BRANO DEL DOCUMENTO →
__________________________________________________

Riflessioni sul volume: Il futuro oggi. Storie per orientarsi tra studi e lavori, di Ornella Scandella
Paola Magnano
Università Kore di Enna
Il volume curato con grande sforzo e attenzione da Ornella Scandella non è solo un testo per addetti ai lavori, ma un’importante occasione, per coloro che si confrontano con le scelte di carriera e con il proprio Life design, di riflettere su ‘come hanno fatto quelli che ce l’hanno fatta’; le storie di carriera presentate nel volume, pur essendo storie di successi, evidenziano come la linearità dei percorsi di carriera, i passaggi obbligati scuola-università-mondo del lavoro, il pensiero che ‘faccio questi studi, così poi svolgerò questo lavoro’, esistono soltanto in vecchie teorie del secolo scorso, ma non sempre e non esclusivamente coincidono con ciò che le persone reali fanno e con le traiettorie che seguono e perseguono per identificare e raggiungere i propri obiettivi professionali e di vita. I punti di partenza delle storie presentate sono molto diversi, in termini di background socioculturale, tipologia di studi effettuati, momento storico e socioeconomico vissuto; sono molto differenti tra loro i vissuti e le fonti di influenza percepite nelle scelte, il ruolo ricoperto dalla famiglia e dalle persone significative, il grado di autonomia sperimentato nella gestione delle situazioni nuove, le opportunità offerte dal contesto. Tale diversità nelle narrazioni aiuta le lettrici e i lettori a comprendere come non sia possibile identificare un modo ‘universalmente giusto’ per costruire la propria vita professionale (e, conseguentemente, personale), come non sia possibile trarre delle regole generali dalle singole narrazioni, ma come ciò che gli altri hanno attraversato può rappresentare uno spunto di riflessione, ma anche una spinta ad affrontare paure o barriere – reali o percepite – perché qualcun altro, che per qualche motivo mi assomiglia, lo ha fatto mettendo in campo le proprie risorse. Le voci agentiche e restrittive evidenziate nelle storie, nell’opinione di chi scrive, fungono da specchio, ai lettori e alle lettrici, per rivedere le proprie, spesso, più o meno consapevolmente, sottaciute.

__________________________________________________

MATERIALE GREZZO →
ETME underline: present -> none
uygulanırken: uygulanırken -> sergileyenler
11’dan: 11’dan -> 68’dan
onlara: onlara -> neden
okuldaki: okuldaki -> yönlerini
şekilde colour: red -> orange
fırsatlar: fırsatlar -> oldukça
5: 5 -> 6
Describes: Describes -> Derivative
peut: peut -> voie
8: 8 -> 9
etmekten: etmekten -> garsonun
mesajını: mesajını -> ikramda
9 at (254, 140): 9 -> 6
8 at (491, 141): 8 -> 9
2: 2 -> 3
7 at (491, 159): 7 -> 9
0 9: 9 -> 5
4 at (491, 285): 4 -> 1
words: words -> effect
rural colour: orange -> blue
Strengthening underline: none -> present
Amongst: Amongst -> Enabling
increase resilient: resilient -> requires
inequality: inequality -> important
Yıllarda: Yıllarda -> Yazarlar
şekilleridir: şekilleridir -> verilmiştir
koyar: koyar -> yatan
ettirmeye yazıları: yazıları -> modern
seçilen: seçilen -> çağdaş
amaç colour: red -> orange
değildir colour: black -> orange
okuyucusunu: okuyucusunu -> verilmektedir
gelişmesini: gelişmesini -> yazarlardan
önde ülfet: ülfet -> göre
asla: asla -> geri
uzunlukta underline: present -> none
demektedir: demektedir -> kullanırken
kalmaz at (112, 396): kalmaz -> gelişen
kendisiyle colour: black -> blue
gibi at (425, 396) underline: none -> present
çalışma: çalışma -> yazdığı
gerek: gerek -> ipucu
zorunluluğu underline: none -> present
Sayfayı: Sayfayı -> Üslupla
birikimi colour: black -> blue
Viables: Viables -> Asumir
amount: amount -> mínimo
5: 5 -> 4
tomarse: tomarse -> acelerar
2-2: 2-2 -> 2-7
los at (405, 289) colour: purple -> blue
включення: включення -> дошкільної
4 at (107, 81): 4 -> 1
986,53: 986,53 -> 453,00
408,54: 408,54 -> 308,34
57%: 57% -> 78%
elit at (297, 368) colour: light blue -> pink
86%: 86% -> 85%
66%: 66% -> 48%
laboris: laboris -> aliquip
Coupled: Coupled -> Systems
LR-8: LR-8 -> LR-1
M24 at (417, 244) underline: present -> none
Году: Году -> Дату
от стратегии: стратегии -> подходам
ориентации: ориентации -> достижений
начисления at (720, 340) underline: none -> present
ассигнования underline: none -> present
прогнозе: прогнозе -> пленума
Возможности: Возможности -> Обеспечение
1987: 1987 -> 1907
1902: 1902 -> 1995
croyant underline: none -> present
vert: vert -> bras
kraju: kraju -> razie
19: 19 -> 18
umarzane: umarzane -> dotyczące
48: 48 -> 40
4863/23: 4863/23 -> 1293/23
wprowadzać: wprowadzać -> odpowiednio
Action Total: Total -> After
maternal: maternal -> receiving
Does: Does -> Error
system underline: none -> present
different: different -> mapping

__________________________________________________

OBIETTIVO 1 →
Indica se le affermazioni seguenti concordano con il testo su «Il futuro oggi», rispondendo sì o no e citando alla lettera le parole del testo che decidono ciascun caso. (a) La linearità dei percorsi di carriera esiste soltanto in vecchie teorie del secolo scorso. (b) Dalle singole narrazioni si possono trarre regole generali. (c) I punti di partenza delle storie sono simili per background socioculturale.
OBIETTIVO 2 →
Scrivi il seguito del testo su «Il futuro oggi», partendo dalla frase successiva all'ultima riportata.

RISPOSTA FINALE 1 →
(a) Sì: «esistono soltanto in vecchie teorie del secolo scorso».
(b) No: «come non sia possibile trarre delle regole generali dalle singole narrazioni».
(c) No: «I punti di partenza delle storie presentate sono molto diversi, in termini di background socioculturale».

RISPOSTA FINALE 2 →
Il capitolo conclusivo della prima parte, La filigrana delle storie, ben rappresenta l’intento di individuare gli elementi ricorrenti nei processi di scelta – contesto, relazioni generative, risorse personali, ricordi di famiglia, ricordi di scuola, ieri e oggi – senza tuttavia cadere nel ‘tranello’ di dare maggior peso all’uno o all’altro o di indicare quale sia il modo ‘giusto’ di utilizzare questa o quella fonte di influenza. Sono i lettori e le lettrici, che attraverso le risonanze in loro evocate dai racconti, possono rileggere e ri-significare le proprie storie alla luce dei racconti di esperienze vissute da altri e trarne elementi e spunti di riflessione per orientare i loro percorsi.
Ma il testo di Ornella Scandella è anche un testo per addetti ai lavori, e da addetta ai lavori trovo molto utile la sistematizzazione sul piano teorico, proposta nella seconda parte del volume, di ciò che nella prima parte emerge in maniera, se vogliamo, disordinata, perché spontanea e libera, tipica della narrazione, largamente usata oggi come strumento di ricerca e di intervento nell’ambito del career counselling.
Ecco allora che la seconda parte del testo si apre con una riflessione sistematica, a partire dai risultati degli studi scientifici – teorici ed empirici – sul ruolo dei familiari nei processi di scelta (nel capitolo 5, Genitori di ieri e di oggi, curato da Laura Nota), nelle diverse età e nei diversi contesti storici, con un affondo sulle difficoltà del ruolo genitoriale nel terzo millennio; il capitolo sembra ‘tirare le fila’, nella cornice rigorosa fornita dagli studi psicologici sul tema, di ciò che nelle storie emerge a volte preponderante, come tema centrale, altre volte come semplice inciso, offrendo nella sua parte finale non solo una sintesi, ma anche un esplicito riferimento ai principi e ai valori (cosa ben diversa da consigli e soluzioni) su cui gli addetti ai lavori possono guidare i genitori per diventare ‘efficaci orientatori’ dei propri figli, senza perdere di vista il più ampio ruolo di agenti di cambiamento, secondo i valori dell’equità sociale, del benessere comune e dell’apertura all’altro.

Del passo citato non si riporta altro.